Illia Iliachenko avait 19 ans quand il a été capturé par les Russes à l’usine Azovstal, à Marioupol, le 18 mai 2022. Pendant ses dix mois de détention, ce soldat ukrainien a enduré d’innombrables tortures, mais il en est une sur laquelle il a toujours gardé le silence : les sévices sexuels que ses bourreaux lui ont infligés. « Quand vous êtes en prison, vous repensez à toute votre vie, confie le jeune homme à la frêle silhouette, en cette après-midi de mars, à Kiev. Moi, je voulais fonder une famille et avoir des enfants. Aujourd’hui, si jamais je n’arrive pas à en avoir, je saurai pourquoi. »
Après le retrait des Russes de la région de Kiev, en avril 2022, et la libération d’une partie des territoires occupés dans l’est du pays sept mois plus tard, les Ukrainiens ont découvert peu à peu l’ampleur des violences sexuelles perpétrées par les soldats de Moscou. Ce que l’on sait moins, en revanche, c’est que les Russes utilisent aussi cette arme de guerre contre les hommes – militaires comme civils. Mais le tabou est si fort, et la parole des survivants si rare, que ce phénomène reste largement invisible. Il est pourtant massif, d’après les premiers éléments recueillis par l’ONU.

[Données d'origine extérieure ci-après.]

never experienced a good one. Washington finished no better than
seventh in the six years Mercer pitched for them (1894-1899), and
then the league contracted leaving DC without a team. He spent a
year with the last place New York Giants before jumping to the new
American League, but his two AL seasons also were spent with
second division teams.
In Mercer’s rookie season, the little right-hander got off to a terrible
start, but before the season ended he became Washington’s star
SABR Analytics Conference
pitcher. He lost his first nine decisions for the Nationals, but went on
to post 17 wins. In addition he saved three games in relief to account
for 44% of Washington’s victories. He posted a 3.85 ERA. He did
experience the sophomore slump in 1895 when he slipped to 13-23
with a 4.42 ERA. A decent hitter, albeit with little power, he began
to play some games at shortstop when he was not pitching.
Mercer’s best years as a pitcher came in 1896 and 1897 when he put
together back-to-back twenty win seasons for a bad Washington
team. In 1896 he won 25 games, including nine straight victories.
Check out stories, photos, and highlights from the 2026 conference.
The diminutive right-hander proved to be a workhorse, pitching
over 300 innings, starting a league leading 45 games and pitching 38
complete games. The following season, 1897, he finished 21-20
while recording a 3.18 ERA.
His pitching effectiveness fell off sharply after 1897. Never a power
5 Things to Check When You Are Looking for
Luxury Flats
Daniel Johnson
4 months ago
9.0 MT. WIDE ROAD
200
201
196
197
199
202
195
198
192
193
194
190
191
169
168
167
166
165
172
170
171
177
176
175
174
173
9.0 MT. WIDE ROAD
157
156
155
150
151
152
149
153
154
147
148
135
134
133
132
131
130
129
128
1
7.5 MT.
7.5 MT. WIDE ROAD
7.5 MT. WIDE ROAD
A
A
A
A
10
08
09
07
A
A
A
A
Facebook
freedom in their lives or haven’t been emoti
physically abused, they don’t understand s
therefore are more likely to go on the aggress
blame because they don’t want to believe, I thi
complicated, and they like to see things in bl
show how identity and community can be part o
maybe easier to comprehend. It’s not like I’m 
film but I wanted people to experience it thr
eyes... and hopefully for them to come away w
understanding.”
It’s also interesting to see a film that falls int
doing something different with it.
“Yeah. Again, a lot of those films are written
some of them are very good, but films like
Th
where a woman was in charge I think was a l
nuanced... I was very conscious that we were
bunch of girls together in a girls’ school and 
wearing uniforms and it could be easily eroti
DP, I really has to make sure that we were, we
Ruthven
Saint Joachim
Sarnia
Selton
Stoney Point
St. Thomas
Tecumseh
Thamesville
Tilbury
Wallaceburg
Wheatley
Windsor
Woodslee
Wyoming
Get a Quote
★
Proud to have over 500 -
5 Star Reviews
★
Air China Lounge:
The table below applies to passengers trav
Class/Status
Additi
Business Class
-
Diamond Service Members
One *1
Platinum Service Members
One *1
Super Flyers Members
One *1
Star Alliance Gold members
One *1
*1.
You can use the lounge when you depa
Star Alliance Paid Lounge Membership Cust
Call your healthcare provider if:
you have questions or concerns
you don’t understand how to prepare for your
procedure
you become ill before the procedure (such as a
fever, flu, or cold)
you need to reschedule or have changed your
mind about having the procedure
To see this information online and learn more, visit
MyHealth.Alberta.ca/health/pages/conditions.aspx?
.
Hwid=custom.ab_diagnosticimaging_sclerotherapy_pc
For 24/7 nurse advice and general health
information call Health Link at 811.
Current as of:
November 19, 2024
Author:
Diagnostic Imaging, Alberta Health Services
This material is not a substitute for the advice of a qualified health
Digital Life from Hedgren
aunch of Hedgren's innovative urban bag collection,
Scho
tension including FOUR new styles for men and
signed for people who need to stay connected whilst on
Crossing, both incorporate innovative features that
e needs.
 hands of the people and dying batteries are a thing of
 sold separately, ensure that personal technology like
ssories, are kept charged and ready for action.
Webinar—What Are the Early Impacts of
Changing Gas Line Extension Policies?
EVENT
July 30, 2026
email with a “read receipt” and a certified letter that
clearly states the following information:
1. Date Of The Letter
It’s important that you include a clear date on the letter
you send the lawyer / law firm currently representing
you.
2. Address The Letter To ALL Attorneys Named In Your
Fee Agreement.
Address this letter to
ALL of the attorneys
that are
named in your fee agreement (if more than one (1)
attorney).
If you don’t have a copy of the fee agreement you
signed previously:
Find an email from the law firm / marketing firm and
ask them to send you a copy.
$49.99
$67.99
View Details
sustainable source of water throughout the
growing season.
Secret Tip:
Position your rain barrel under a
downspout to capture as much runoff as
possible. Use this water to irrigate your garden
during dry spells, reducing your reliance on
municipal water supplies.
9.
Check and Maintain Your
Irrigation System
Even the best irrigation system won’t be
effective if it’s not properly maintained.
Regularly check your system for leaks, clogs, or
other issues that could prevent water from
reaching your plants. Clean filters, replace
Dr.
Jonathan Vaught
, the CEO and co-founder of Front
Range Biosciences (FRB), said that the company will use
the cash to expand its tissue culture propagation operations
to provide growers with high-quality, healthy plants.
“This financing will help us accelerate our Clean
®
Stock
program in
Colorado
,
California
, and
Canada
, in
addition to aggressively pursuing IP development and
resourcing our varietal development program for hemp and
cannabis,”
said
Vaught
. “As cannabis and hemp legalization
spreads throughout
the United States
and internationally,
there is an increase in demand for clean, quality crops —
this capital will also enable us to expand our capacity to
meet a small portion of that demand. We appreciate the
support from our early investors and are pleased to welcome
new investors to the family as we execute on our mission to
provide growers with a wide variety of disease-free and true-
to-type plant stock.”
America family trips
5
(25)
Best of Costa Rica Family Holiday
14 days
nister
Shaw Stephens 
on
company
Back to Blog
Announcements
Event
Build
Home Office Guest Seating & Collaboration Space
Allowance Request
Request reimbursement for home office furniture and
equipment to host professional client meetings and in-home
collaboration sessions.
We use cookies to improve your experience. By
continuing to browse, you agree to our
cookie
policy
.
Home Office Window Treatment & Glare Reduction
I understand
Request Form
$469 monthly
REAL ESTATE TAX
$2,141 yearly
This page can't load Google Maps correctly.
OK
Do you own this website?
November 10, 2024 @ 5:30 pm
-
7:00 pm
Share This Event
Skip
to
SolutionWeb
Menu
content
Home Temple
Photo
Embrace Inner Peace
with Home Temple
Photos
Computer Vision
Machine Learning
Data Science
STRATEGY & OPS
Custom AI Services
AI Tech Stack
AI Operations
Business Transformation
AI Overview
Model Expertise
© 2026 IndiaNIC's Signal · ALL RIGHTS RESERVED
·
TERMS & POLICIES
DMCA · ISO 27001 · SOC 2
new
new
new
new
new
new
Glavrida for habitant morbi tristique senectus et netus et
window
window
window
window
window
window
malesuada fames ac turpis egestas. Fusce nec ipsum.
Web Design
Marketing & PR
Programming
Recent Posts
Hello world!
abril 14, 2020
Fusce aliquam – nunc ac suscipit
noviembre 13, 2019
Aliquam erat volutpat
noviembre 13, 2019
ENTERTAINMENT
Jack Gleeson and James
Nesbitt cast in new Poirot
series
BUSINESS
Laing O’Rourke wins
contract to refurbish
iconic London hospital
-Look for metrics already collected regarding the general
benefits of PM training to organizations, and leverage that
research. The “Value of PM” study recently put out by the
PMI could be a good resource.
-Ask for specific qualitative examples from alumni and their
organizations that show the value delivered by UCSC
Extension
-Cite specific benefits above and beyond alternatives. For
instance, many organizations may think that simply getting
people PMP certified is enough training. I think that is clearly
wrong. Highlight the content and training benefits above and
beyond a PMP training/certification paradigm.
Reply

Depuis le début de l’invasion russe, le 24 février 2022, le Haut-Commissariat des Nations unies aux droits de l’homme a documenté 370 cas de violences sexuelles. Plus de 68 % des victimes sont de sexe masculin (252 hommes et 2 mineurs), indique-t-il dans un rapport publié le 31 décembre 2024. La grande majorité de ces crimes (306) ont été perpétrés en prison par les « membres des forces armées russes, les autorités chargées de l’application de la loi et les services pénitentiaires ». De son côté, le bureau du procureur général d’Ukraine a recensé, jusqu’ici, 344 cas de violences sexuelles liées au conflit, dont 124 contre des hommes. Mais les experts estiment que ces chiffres sont largement sous-estimés.